Unseen but Not Unreal
If Revelation feels strange, it's because we've forgotten the world it assumes. Post-Enlightenment Christianity has lost much of the supernatural sensitivity that God's people felt for thousands of years. John wasn't imagining a new reality. He was unveiling the one that's always been there: the spiritual realm that shapes earthly events, the cosmic conflict behind human history, and the deeper war that every Christian is caught up in.
The modern Church often either flattens the supernatural or obsesses over it. Revelation does neither. It shows us a world alive with angels and thrones, dragons and beasts, worship and warfare, and it invites us to see ourselves within that story. The battle still rages, and the Church still stands between heaven and earth, called to faithfulness in the middle of it all.
Understanding Revelation means recovering the unseen realm. The real danger isn't that we'll see too much; it's that we'll miss what's been there all along.
Citations:
Barker, Margaret. The Revelation of Jesus Christ. Edinburgh: T&T Clark, 2000.
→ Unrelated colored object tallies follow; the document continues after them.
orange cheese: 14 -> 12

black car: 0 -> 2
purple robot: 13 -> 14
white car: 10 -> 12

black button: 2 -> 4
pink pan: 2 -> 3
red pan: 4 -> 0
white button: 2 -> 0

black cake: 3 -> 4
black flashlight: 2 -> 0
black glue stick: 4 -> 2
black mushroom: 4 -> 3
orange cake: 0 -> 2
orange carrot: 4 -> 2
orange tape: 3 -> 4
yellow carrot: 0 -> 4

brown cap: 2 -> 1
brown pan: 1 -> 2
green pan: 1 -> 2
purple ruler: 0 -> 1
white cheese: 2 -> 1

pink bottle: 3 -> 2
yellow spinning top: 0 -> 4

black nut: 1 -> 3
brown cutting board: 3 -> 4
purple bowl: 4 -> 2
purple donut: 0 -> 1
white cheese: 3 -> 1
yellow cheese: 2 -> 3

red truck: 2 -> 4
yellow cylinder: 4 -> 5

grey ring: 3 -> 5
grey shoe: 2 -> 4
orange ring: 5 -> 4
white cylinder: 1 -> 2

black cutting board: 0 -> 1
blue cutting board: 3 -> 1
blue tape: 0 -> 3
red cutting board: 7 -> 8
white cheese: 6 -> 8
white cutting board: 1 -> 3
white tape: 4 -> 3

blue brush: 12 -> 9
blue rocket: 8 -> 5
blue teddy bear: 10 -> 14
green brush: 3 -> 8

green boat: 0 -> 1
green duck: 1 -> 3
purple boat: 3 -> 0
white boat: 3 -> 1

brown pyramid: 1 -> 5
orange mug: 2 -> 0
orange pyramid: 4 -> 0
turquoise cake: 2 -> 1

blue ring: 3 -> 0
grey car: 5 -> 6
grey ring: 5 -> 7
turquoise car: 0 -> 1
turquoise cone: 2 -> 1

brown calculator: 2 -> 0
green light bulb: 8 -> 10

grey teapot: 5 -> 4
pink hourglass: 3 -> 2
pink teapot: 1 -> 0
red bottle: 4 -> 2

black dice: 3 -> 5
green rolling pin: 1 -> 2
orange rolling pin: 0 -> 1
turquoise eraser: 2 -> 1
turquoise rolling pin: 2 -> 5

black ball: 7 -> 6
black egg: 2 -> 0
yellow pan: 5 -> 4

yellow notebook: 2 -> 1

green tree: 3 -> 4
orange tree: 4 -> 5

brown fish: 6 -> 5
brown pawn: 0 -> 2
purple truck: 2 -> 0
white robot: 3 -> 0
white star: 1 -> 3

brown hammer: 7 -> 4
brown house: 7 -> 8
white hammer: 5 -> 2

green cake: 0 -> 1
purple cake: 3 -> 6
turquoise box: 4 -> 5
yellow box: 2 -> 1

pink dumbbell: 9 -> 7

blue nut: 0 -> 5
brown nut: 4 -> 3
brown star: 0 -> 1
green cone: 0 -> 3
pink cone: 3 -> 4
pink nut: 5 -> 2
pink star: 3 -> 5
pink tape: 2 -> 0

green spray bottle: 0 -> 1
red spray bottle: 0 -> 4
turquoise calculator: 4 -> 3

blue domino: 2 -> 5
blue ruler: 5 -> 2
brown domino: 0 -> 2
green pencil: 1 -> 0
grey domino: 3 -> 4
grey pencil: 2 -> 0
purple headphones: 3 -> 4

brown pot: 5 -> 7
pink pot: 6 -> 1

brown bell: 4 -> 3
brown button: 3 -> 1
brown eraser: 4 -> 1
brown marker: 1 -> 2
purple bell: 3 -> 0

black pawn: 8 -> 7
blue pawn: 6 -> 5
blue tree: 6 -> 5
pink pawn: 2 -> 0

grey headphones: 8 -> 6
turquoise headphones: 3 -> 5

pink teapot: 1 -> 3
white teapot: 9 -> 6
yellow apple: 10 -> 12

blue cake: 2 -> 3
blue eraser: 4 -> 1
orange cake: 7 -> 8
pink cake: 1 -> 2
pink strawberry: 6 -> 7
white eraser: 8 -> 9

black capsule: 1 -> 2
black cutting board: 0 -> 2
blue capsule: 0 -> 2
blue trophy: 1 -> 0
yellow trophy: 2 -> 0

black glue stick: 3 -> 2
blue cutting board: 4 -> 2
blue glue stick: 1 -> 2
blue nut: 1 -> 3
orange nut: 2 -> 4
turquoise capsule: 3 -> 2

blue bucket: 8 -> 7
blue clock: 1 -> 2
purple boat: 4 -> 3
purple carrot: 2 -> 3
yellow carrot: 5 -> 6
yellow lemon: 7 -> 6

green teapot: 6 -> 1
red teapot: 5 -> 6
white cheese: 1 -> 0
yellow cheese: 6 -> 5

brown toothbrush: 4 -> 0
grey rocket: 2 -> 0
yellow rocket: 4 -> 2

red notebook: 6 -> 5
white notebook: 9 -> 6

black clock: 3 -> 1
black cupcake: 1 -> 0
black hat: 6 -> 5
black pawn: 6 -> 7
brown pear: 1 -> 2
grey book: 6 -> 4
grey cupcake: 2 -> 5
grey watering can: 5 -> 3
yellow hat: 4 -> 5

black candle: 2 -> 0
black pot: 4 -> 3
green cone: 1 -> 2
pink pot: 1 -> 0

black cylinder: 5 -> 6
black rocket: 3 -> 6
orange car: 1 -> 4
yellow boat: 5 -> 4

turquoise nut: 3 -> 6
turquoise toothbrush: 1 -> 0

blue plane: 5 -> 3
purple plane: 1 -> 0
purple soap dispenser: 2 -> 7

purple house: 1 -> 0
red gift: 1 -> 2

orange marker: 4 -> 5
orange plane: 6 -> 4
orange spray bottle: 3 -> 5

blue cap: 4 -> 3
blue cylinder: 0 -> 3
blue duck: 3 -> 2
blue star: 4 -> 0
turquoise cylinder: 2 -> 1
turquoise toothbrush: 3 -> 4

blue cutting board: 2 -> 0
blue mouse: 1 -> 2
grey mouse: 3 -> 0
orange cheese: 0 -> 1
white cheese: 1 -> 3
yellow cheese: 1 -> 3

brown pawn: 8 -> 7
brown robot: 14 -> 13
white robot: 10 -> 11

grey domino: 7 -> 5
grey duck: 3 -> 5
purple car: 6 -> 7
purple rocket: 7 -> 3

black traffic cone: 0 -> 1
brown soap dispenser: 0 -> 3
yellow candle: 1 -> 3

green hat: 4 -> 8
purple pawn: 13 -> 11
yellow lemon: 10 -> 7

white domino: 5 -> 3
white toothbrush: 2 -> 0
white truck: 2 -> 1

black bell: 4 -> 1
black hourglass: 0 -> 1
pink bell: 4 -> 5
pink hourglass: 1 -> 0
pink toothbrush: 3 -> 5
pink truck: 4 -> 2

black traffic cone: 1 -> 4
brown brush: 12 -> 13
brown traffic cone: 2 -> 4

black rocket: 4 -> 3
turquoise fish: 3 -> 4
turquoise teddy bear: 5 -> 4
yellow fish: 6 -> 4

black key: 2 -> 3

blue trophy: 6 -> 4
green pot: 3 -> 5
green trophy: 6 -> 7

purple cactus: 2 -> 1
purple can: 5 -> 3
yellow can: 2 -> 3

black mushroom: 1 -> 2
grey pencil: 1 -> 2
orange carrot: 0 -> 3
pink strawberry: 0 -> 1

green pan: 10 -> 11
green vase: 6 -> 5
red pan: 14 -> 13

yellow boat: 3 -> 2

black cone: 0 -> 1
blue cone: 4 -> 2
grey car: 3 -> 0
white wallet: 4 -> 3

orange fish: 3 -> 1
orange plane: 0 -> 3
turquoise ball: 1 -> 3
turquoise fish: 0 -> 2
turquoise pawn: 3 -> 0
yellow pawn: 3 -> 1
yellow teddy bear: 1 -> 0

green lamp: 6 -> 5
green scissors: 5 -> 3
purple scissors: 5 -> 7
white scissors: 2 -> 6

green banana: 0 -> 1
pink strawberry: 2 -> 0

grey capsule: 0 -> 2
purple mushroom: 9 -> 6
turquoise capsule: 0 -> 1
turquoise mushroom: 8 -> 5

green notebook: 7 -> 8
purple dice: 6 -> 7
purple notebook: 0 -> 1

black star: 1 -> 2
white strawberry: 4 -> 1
Beale, G. K. The Book of Revelation: A Commentary on the Greek Text. New International Greek Testament Commentary. Grand Rapids: Eerdmans, 2013.
Gorman, Michael J. Reading Revelation Responsibly: Uncivil Worship and Witness—Following the Lamb into the New Creation. Eugene, OR: Cascade Books, 2011.
Heiser, Michael S. Reversing Hermon: Enoch, the Watchers and the Forgotten Mission of Jesus Christ. Crane, MO: Defender Publishing, 2017.
———. The Unseen Realm: Recovering the Supernatural Worldview of the Bible. Bellingham, WA: Lexham Press, 2015.